Mr Lionel Bowen (KINGSFORD-SMITH, NEW SOUTH WALES) - What was that?


Mr HUNT - What I am saying is that it has been said that if the Opposition takes this position the Government will not go along with the establishment of a schools commission and this will deny-


Mr Lionel Bowen (KINGSFORD-SMITH, NEW SOUTH WALES) - You have destroyed it.


Mr HUNT - No. That is arrant nonsense because you could still operate through the Interim Schools Commission.


The CHAIRMAN (Mr Scholes - Order! I suggest that the honourable member address the Chair and that honourable members should talk in turn and not together.


Mr HUNT - The Opposition sticks very rigidly to the position that it is far better, in the long term interests of education, to require that the members of the schools commission - the principle of which the Opposition accepts - be appointed as a result of mandatory guidelines written into the legislation to ensure that the Commission includes representatives of the States school systems, education research, the independent school system and the Teachers Federation - indeed all of those interested groups that are in fact involved in education. I think it is rubbish to try to lead people to believe that the amendments would deny to education something like $400m or $500m. For years teachers have sought representation on education bodies and commissions. Here is their chance to appoint their own representatives. We seek to impose a mandatory obligation upon not necessarily the Government of today but governments of the future to have 2 teacher representatives upon the Schools Commission.

I am also of the opinion that there has been an attempt to blackmail the teaching profession and the people into believing that because the Opposition has decided to move for the structuring of the Schools Commission in this way education will fail to receive the funds that have been promised to it in the Budget. The Opposition will pursue these 3 amendments because it believes that it is in the best long term interests of education to ensure that the Schools Commission be structured in this way. I quote again from the speech of the Prime Minister (Mr Whitlam) on 20 June 1972 in an address to the Catholic Luncheon Club, Melbourne.
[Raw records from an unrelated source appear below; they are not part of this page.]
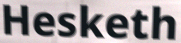
Hesketh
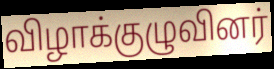
விழாக்குழுவினர்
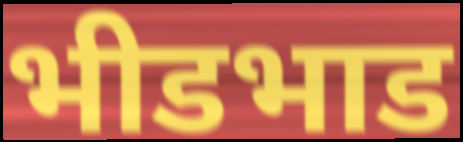
भीडभाड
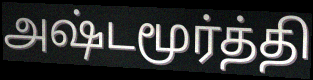
அஷ்டமூர்த்தி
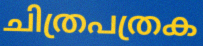
ചിത്രപത്രക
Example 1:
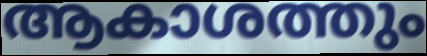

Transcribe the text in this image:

ആകാശത്തും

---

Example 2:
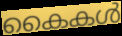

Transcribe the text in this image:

കൈകൾ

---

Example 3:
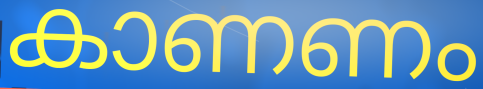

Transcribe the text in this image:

കാണണം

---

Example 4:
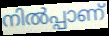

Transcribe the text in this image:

നിൽപ്പാണ്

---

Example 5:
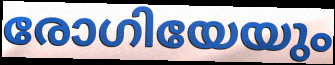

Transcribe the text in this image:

രോഗിയേയും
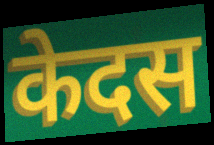
केदस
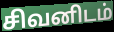
சிவனிடம்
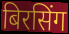
बिरसिंग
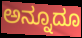
ಅನ್ನೂದೂ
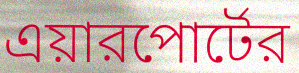
এয়ারপোর্টের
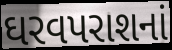
ઘરવપરાશનાં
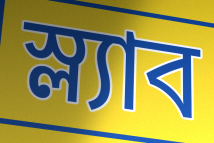
স্ল্যাব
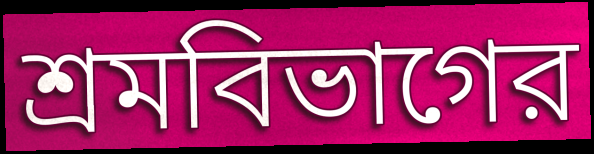
শ্রমবিভাগের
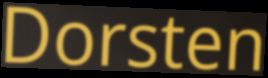
Dorsten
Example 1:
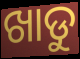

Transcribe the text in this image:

ଖାଡୁ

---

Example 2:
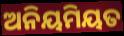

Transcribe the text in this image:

ଅନିୟମିୟତ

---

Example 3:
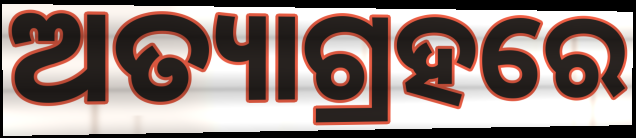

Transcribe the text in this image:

ଅତ୍ୟାଗ୍ରହରେ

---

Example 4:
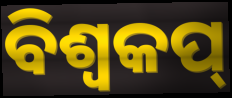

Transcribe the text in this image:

ବିଶ୍ବକପ୍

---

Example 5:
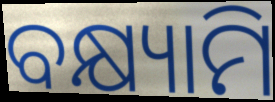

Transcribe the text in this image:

ବକ୍ଷ୍ୟାମି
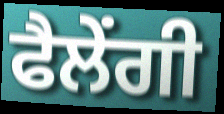
ਫੈਲੇਂਗੀ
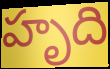
హృది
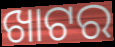
ଖାଟର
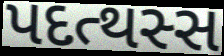
પદત્થસ્સ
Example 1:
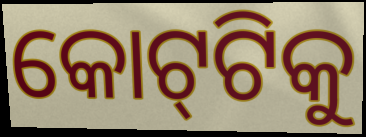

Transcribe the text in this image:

କୋଟ୍‌ଟିକୁ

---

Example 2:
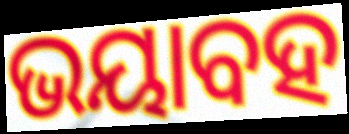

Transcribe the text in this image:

ଭୟାବହ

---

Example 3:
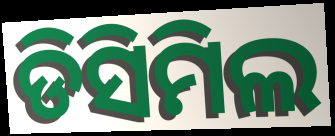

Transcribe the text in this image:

ଡିସିମିଲ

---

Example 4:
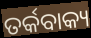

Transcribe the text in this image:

ତର୍କବାକ୍ୟ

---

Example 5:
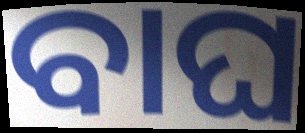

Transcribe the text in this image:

ବାଘ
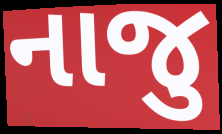
નાજુ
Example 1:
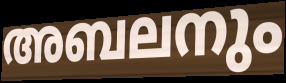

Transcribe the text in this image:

അബലനും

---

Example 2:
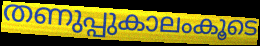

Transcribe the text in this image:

തണുപ്പുകാലംകൂടെ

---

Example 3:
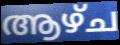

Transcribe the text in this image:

ആഴ്ച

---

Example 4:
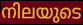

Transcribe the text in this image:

നിലയുടെ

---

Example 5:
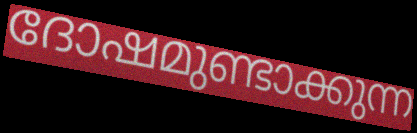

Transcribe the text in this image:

ദോഷമുണ്ടാക്കുന്ന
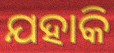
ଯହାକି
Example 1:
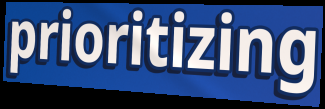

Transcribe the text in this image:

prioritizing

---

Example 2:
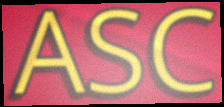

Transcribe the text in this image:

ASC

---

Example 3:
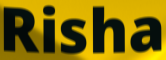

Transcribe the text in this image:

Risha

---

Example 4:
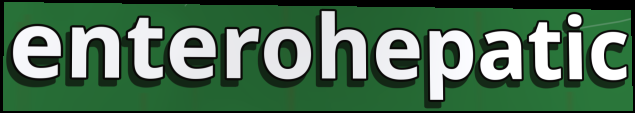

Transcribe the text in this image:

enterohepatic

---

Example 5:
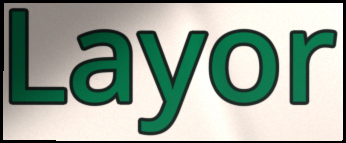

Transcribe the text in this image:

Layor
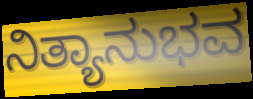
ನಿತ್ಯಾನುಭವ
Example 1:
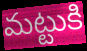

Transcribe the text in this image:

మట్టుకి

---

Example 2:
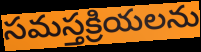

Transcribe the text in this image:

సమస్తక్రియలను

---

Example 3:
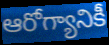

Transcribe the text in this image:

ఆరోగ్యానికీ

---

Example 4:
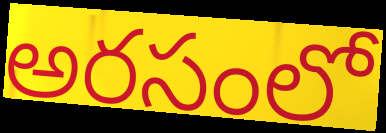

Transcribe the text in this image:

అరసంలో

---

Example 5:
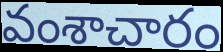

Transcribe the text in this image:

వంశాచారం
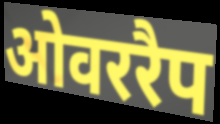
ओवररैप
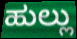
ಹುಲ್ಲು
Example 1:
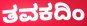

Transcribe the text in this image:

ತವಕದಿಂ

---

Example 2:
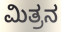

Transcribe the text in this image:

ಮಿತ್ರನ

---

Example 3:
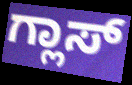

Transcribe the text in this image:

ಗ್ಲಾಸ್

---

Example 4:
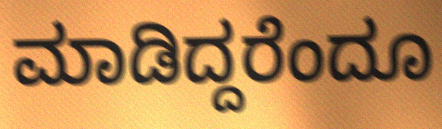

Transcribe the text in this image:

ಮಾಡಿದ್ದರೆಂದೂ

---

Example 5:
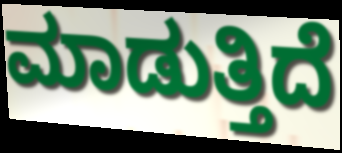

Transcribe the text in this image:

ಮಾಡುತ್ತಿದೆ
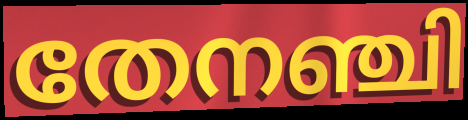
തേനഞ്ചി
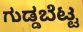
ಗುಡ್ಡಬೆಟ್ಟ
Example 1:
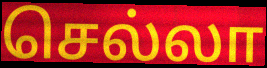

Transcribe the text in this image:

செல்லா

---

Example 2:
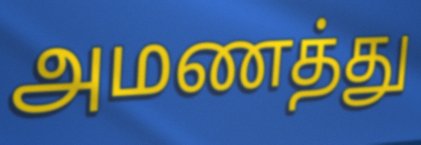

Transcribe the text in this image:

அமணத்து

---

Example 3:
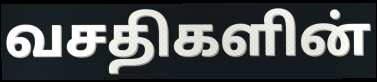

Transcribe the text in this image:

வசதிகளின்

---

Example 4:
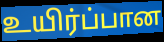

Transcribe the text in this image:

உயிர்ப்பான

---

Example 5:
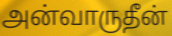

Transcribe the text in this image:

அன்வாருதீன்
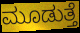
ಮೂಡುತ್ತೆ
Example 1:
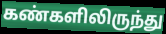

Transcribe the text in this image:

கண்களிலிருந்து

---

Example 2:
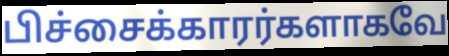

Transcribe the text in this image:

பிச்சைக்காரர்களாகவே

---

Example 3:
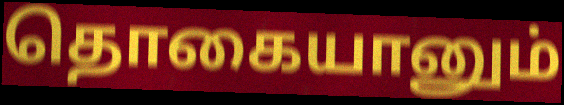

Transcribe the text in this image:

தொகையானும்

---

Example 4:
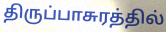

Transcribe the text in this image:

திருப்பாசுரத்தில்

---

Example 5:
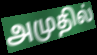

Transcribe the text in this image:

அமுதில்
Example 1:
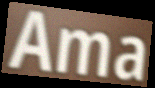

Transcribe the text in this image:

Ama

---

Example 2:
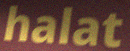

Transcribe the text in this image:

halat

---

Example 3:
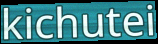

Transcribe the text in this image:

kichutei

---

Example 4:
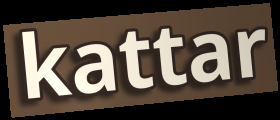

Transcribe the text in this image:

kattar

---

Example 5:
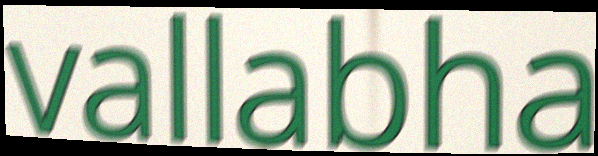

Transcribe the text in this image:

vallabha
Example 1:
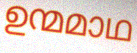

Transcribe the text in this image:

ഉന്മമാഥ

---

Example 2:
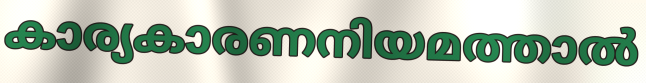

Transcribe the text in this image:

കാര്യകാരണനിയമത്താൽ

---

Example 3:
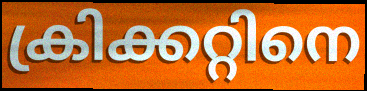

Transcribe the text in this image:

ക്രിക്കറ്റിനെ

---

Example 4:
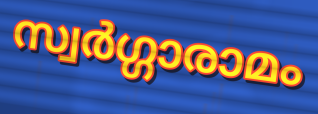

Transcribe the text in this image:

സ്വർഗ്ഗാരാമം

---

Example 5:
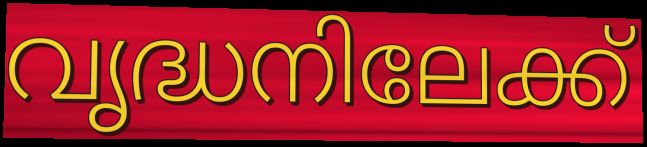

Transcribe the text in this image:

വൃദ്ധനിലേക്ക്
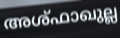
അശ്ഫാഖുല്ല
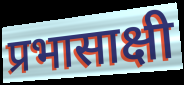
प्रभासाक्षी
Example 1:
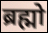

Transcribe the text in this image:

ब्रह्मो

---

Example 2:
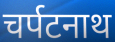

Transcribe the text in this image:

चर्पटनाथ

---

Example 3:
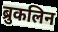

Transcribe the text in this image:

ब्रुकलिन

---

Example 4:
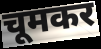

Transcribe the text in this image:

चूमकर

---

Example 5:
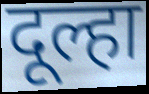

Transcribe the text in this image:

दूल्हा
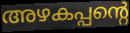
അഴകപ്പന്റെ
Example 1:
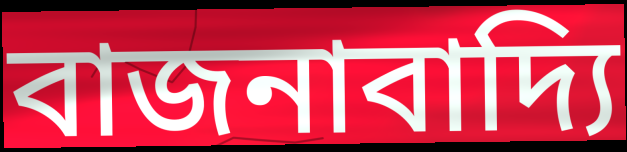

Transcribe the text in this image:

বাজনাবাদ্যি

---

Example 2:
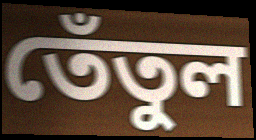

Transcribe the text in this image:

Referring to the Commission, he said:

The Commission will include representatives of State departments, non-government school authorities, parents' organisations and the teaching profession.

That is precisely what the Opposition is endeavouring to do. It is endeavouring to make it mandatory upon governments of today and the future to ensure that that represenation is in fact applied to the Schools Commission. The other amendments, of course, relate to the way in which the Schools Commission itself shall-


The CHAIRMAN (Mr Scholes - Order! The honourable gentleman's time has expired.